[INPUT FOR THIS TASK]
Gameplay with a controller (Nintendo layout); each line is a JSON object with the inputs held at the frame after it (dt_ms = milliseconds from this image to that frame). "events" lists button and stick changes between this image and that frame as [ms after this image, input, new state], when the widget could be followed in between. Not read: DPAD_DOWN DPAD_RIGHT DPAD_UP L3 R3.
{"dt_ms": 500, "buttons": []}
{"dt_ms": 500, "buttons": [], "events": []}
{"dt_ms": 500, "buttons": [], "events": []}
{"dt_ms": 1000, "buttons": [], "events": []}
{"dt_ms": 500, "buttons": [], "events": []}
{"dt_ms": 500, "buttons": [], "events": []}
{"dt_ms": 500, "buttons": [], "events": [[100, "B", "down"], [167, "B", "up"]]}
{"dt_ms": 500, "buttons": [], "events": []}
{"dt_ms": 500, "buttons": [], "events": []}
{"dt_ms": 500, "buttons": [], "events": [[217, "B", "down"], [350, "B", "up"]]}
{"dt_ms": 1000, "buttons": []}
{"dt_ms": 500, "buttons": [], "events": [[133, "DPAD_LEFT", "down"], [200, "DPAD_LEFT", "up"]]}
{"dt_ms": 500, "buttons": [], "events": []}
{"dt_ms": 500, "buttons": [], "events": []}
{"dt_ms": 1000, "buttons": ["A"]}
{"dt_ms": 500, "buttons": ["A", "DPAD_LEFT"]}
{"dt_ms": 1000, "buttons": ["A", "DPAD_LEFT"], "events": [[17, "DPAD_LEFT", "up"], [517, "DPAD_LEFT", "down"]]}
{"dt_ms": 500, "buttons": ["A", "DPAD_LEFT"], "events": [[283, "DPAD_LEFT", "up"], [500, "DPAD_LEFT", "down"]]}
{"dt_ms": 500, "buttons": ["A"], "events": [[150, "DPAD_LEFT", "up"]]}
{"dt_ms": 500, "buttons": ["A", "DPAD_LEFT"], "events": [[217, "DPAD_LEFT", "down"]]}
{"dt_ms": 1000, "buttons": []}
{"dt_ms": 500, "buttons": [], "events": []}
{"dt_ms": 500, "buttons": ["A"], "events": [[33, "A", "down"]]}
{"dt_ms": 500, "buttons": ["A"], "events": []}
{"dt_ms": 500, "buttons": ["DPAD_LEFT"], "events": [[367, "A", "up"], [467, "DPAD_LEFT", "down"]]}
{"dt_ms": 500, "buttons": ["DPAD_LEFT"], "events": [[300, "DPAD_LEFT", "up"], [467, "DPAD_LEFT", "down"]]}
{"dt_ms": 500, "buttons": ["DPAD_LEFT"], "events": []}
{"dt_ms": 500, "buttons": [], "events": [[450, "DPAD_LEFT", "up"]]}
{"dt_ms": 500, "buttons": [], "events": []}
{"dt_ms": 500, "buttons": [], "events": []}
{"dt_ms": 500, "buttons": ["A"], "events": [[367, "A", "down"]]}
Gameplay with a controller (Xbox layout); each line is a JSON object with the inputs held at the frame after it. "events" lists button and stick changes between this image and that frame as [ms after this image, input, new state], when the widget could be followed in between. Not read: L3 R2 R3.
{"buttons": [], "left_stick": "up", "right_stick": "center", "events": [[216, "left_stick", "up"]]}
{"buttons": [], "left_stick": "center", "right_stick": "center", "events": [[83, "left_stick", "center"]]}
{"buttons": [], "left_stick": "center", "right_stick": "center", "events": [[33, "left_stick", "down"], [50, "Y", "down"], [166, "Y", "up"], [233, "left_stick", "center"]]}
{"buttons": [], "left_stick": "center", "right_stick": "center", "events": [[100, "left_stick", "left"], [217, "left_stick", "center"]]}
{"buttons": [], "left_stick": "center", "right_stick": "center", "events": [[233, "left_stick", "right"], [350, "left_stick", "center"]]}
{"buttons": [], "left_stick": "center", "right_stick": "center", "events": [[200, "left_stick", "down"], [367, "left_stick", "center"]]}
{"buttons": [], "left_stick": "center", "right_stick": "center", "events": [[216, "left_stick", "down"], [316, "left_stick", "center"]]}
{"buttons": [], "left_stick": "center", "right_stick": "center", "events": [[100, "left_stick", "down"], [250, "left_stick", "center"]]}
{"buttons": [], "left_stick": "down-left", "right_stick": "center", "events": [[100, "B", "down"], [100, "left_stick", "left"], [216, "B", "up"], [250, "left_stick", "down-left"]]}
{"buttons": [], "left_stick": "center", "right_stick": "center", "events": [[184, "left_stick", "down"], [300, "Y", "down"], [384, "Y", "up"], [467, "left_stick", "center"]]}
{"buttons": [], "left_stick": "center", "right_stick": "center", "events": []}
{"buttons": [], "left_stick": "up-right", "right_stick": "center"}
[/INPUT FOR THIS TASK]
■ **YOUR INSTRUCTIONS**
A word-for-word transcription of all the data is needed.

■ **SOLUTION**
Gameplay with a controller (Nintendo layout); each line is a JSON object with the inputs held at the frame after it (dt_ms = milliseconds from this image to that frame). "events" lists button and stick changes between this image and that frame as [ms after this image, input, new state], when the widget could be followed in between. Not read: DPAD_DOWN DPAD_RIGHT DPAD_UP L3 R3.
{"dt_ms": 500, "buttons": []}
{"dt_ms": 500, "buttons": [], "events": []}
{"dt_ms": 500, "buttons": [], "events": []}
{"dt_ms": 1000, "buttons": [], "events": []}
{"dt_ms": 500, "buttons": [], "events": []}
{"dt_ms": 500, "buttons": [], "events": []}
{"dt_ms": 500, "buttons": [], "events": [[100, "B", "down"], [167, "B", "up"]]}
{"dt_ms": 500, "buttons": [], "events": []}
{"dt_ms": 500, "buttons": [], "events": []}
{"dt_ms": 500, "buttons": [], "events": [[217, "B", "down"], [350, "B", "up"]]}
{"dt_ms": 1000, "buttons": []}
{"dt_ms": 500, "buttons": [], "events": [[133, "DPAD_LEFT", "down"], [200, "DPAD_LEFT", "up"]]}
{"dt_ms": 500, "buttons": [], "events": []}
{"dt_ms": 500, "buttons": [], "events": []}
{"dt_ms": 1000, "buttons": ["A"]}
{"dt_ms": 500, "buttons": ["A", "DPAD_LEFT"]}
{"dt_ms": 1000, "buttons": ["A", "DPAD_LEFT"], "events": [[17, "DPAD_LEFT", "up"], [517, "DPAD_LEFT", "down"]]}
{"dt_ms": 500, "buttons": ["A", "DPAD_LEFT"], "events": [[283, "DPAD_LEFT", "up"], [500, "DPAD_LEFT", "down"]]}
{"dt_ms": 500, "buttons": ["A"], "events": [[150, "DPAD_LEFT", "up"]]}
{"dt_ms": 500, "buttons": ["A", "DPAD_LEFT"], "events": [[217, "DPAD_LEFT", "down"]]}
{"dt_ms": 1000, "buttons": []}
{"dt_ms": 500, "buttons": [], "events": []}
{"dt_ms": 500, "buttons": ["A"], "events": [[33, "A", "down"]]}
{"dt_ms": 500, "buttons": ["A"], "events": []}
{"dt_ms": 500, "buttons": ["DPAD_LEFT"], "events": [[367, "A", "up"], [467, "DPAD_LEFT", "down"]]}
{"dt_ms": 500, "buttons": ["DPAD_LEFT"], "events": [[300, "DPAD_LEFT", "up"], [467, "DPAD_LEFT", "down"]]}
{"dt_ms": 500, "buttons": ["DPAD_LEFT"], "events": []}
{"dt_ms": 500, "buttons": [], "events": [[450, "DPAD_LEFT", "up"]]}
{"dt_ms": 500, "buttons": [], "events": []}
{"dt_ms": 500, "buttons": [], "events": []}
{"dt_ms": 500, "buttons": ["A"], "events": [[367, "A", "down"]]}
Gameplay with a controller (Xbox layout); each line is a JSON object with the inputs held at the frame after it. "events" lists button and stick changes between this image and that frame as [ms after this image, input, new state], when the widget could be followed in between. Not read: L3 R2 R3.
{"buttons": [], "left_stick": "up", "right_stick": "center", "events": [[216, "left_stick", "up"]]}
{"buttons": [], "left_stick": "center", "right_stick": "center", "events": [[83, "left_stick", "center"]]}
{"buttons": [], "left_stick": "center", "right_stick": "center", "events": [[33, "left_stick", "down"], [50, "Y", "down"], [166, "Y", "up"], [233, "left_stick", "center"]]}
{"buttons": [], "left_stick": "center", "right_stick": "center", "events": [[100, "left_stick", "left"], [217, "left_stick", "center"]]}
{"buttons": [], "left_stick": "center", "right_stick": "center", "events": [[233, "left_stick", "right"], [350, "left_stick", "center"]]}
{"buttons": [], "left_stick": "center", "right_stick": "center", "events": [[200, "left_stick", "down"], [367, "left_stick", "center"]]}
{"buttons": [], "left_stick": "center", "right_stick": "center", "events": [[216, "left_stick", "down"], [316, "left_stick", "center"]]}
{"buttons": [], "left_stick": "center", "right_stick": "center", "events": [[100, "left_stick", "down"], [250, "left_stick", "center"]]}
{"buttons": [], "left_stick": "down-left", "right_stick": "center", "events": [[100, "B", "down"], [100, "left_stick", "left"], [216, "B", "up"], [250, "left_stick", "down-left"]]}
{"buttons": [], "left_stick": "center", "right_stick": "center", "events": [[184, "left_stick", "down"], [300, "Y", "down"], [384, "Y", "up"], [467, "left_stick", "center"]]}
{"buttons": [], "left_stick": "center", "right_stick": "center", "events": []}
{"buttons": [], "left_stick": "up-right", "right_stick": "center"}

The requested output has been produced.